***** Entries provided *****

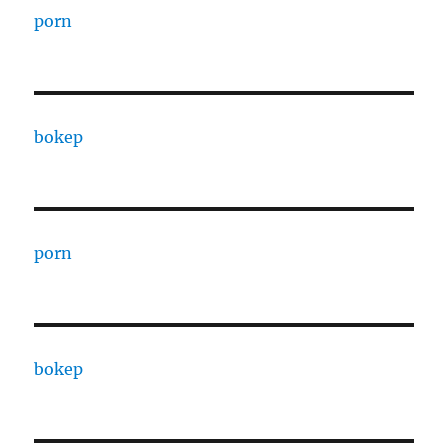
porn
bokep
porn
bokep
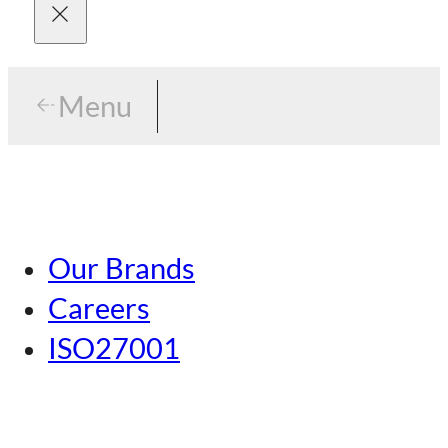
Menu
Menu
Tokyo
Our Brands
Nagoya
Careers
Kansai
ISO27001
Hiroshima
Our Brands
Kumamoto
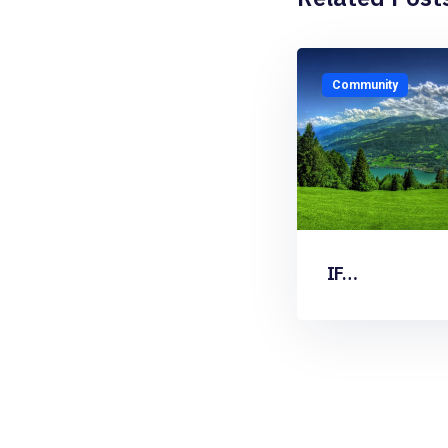
Community
IF…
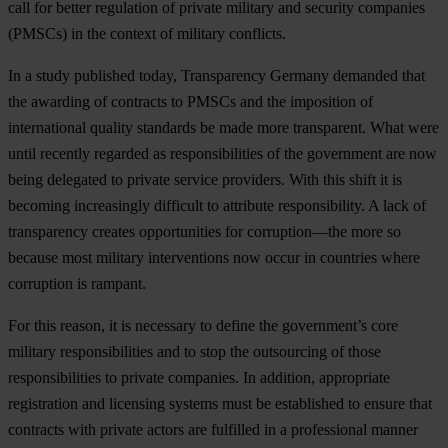
call for better regulation of private military and security companies
(PMSCs) in the context of military conflicts.
In a study published today, Transparency Germany demanded that
the awarding of contracts to PMSCs and the imposition of
international quality standards be made more transparent. What were
until recently regarded as responsibilities of the government are now
being delegated to private service providers. With this shift it is
becoming increasingly difficult to attribute responsibility. A lack of
transparency creates opportunities for corruption—the more so
because most military interventions now occur in countries where
corruption is rampant.
For this reason, it is necessary to define the government’s core
military responsibilities and to stop the outsourcing of those
responsibilities to private companies. In addition, appropriate
registration and licensing systems must be established to ensure that
contracts with private actors are fulfilled in a professional manner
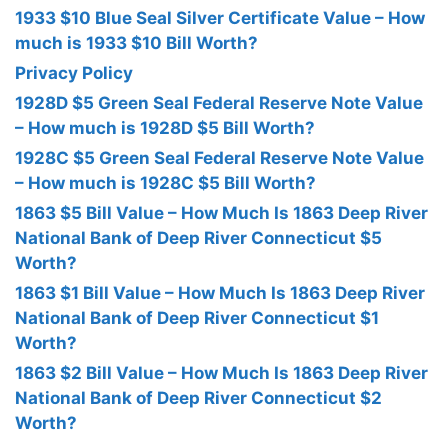
1933 $10 Blue Seal Silver Certificate Value – How
much is 1933 $10 Bill Worth?
Privacy Policy
1928D $5 Green Seal Federal Reserve Note Value
– How much is 1928D $5 Bill Worth?
1928C $5 Green Seal Federal Reserve Note Value
– How much is 1928C $5 Bill Worth?
1863 $5 Bill Value – How Much Is 1863 Deep River
National Bank of Deep River Connecticut $5
Worth?
1863 $1 Bill Value – How Much Is 1863 Deep River
National Bank of Deep River Connecticut $1
Worth?
1863 $2 Bill Value – How Much Is 1863 Deep River
National Bank of Deep River Connecticut $2
Worth?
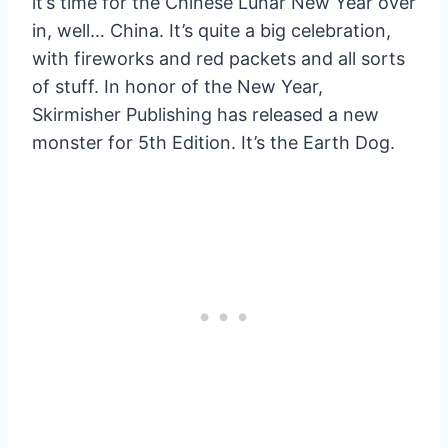
it’s time for the Chinese Lunar New Year over
in, well… China. It’s quite a big celebration,
with fireworks and red packets and all sorts
of stuff. In honor of the New Year,
Skirmisher Publishing has released a new
monster for 5th Edition. It’s the Earth Dog.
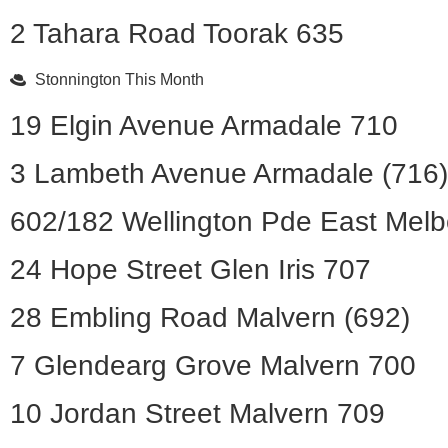
2 Tahara Road Toorak 635
Stonnington This Month
19 Elgin Avenue Armadale 710
3 Lambeth Avenue Armadale (716)
602/182 Wellington Pde East Mel
24 Hope Street Glen Iris 707
28 Embling Road Malvern (692)
7 Glendearg Grove Malvern 700
10 Jordan Street Malvern 709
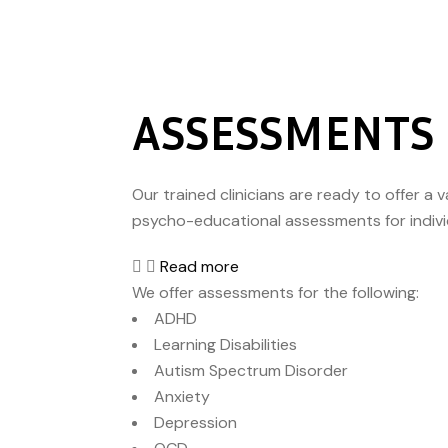
ASSESSMENTS
Our trained clinicians are ready to offer a 
psycho-educational assessments for individu
Read more
We offer assessments for the following:
ADHD
Learning Disabilities
Autism Spectrum Disorder
Anxiety
Depression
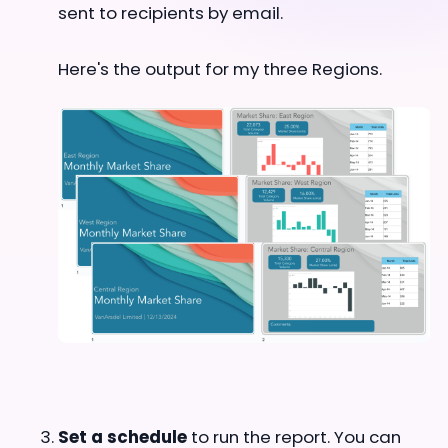
sent to recipients by email.
Here's the output for my three Regions.
Set a schedule
to run the report. You can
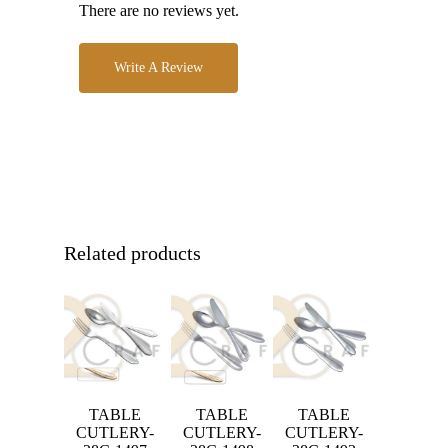
There are no reviews yet.
Write A Review
Related products
TABLE
TABLE
TABLE
CUTLERY-
CUTLERY-
CUTLERY-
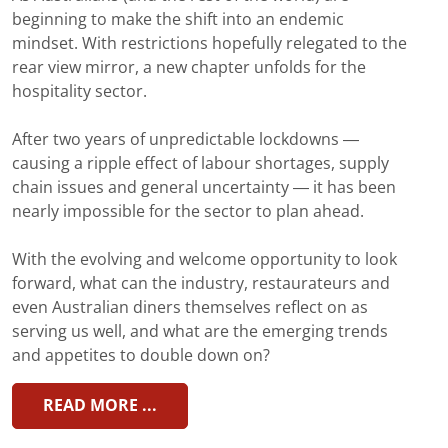
beginning to make the shift into an endemic
mindset. With restrictions hopefully relegated to the
rear view mirror, a new chapter unfolds for the
hospitality sector.
After two years of unpredictable lockdowns —
causing a ripple effect of labour shortages, supply
chain issues and general uncertainty — it has been
nearly impossible for the sector to plan ahead.
With the evolving and welcome opportunity to look
forward, what can the industry, restaurateurs and
even Australian diners themselves reflect on as
serving us well, and what are the emerging trends
and appetites to double down on?
READ MORE ...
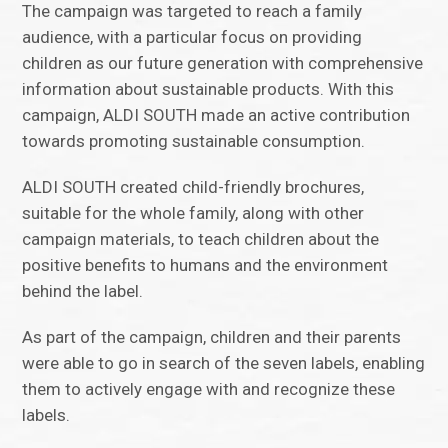
The campaign was targeted to reach a family
audience, with a particular focus on providing
children as our future generation with comprehensive
information about sustainable products. With this
campaign, ALDI SOUTH made an active contribution
towards promoting sustainable consumption.
ALDI SOUTH created child-friendly brochures,
suitable for the whole family, along with other
campaign materials, to teach children about the
positive benefits to humans and the environment
behind the label.
As part of the campaign, children and their parents
were able to go in search of the seven labels, enabling
them to actively engage with and recognize these
labels.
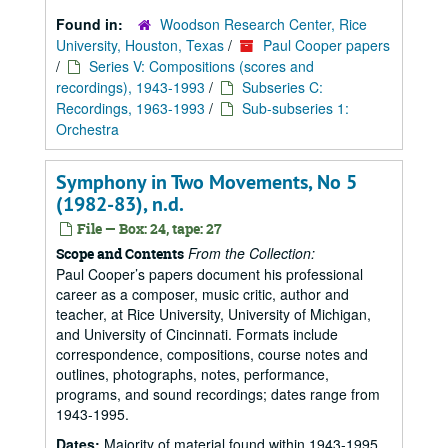
Found in:
Woodson Research Center, Rice
University, Houston, Texas
/
Paul Cooper papers
/
Series V: Compositions (scores and
recordings), 1943-1993
/
Subseries C:
Recordings, 1963-1993
/
Sub-subseries 1:
Orchestra
Symphony in Two Movements, No 5
(1982-83), n.d.
File — Box: 24, tape: 27
From the Collection:
Scope and Contents
Paul Cooper’s papers document his professional
career as a composer, music critic, author and
teacher, at Rice University, University of Michigan,
and University of Cincinnati. Formats include
correspondence, compositions, course notes and
outlines, photographs, notes, performance,
programs, and sound recordings; dates range from
1943-1995.
Dates:
Majority of material found within 1943-1995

*****

[Required work] Set down the records above word for word, from the first line through the line containing "registration and licensing", both included; leave out the pictures.

[Written answer]
porn
bokep
porn
bokep
Menu
Menu
Tokyo
Our Brands
Nagoya
Careers
Kansai
ISO27001
Hiroshima
Our Brands
Kumamoto
Community
IF…
call for better regulation of private military and security companies
(PMSCs) in the context of military conflicts.
In a study published today, Transparency Germany demanded that
the awarding of contracts to PMSCs and the imposition of
international quality standards be made more transparent. What were
until recently regarded as responsibilities of the government are now
being delegated to private service providers. With this shift it is
becoming increasingly difficult to attribute responsibility. A lack of
transparency creates opportunities for corruption—the more so
because most military interventions now occur in countries where
corruption is rampant.
For this reason, it is necessary to define the government’s core
military responsibilities and to stop the outsourcing of those
responsibilities to private companies. In addition, appropriate
registration and licensing systems must be established to ensure that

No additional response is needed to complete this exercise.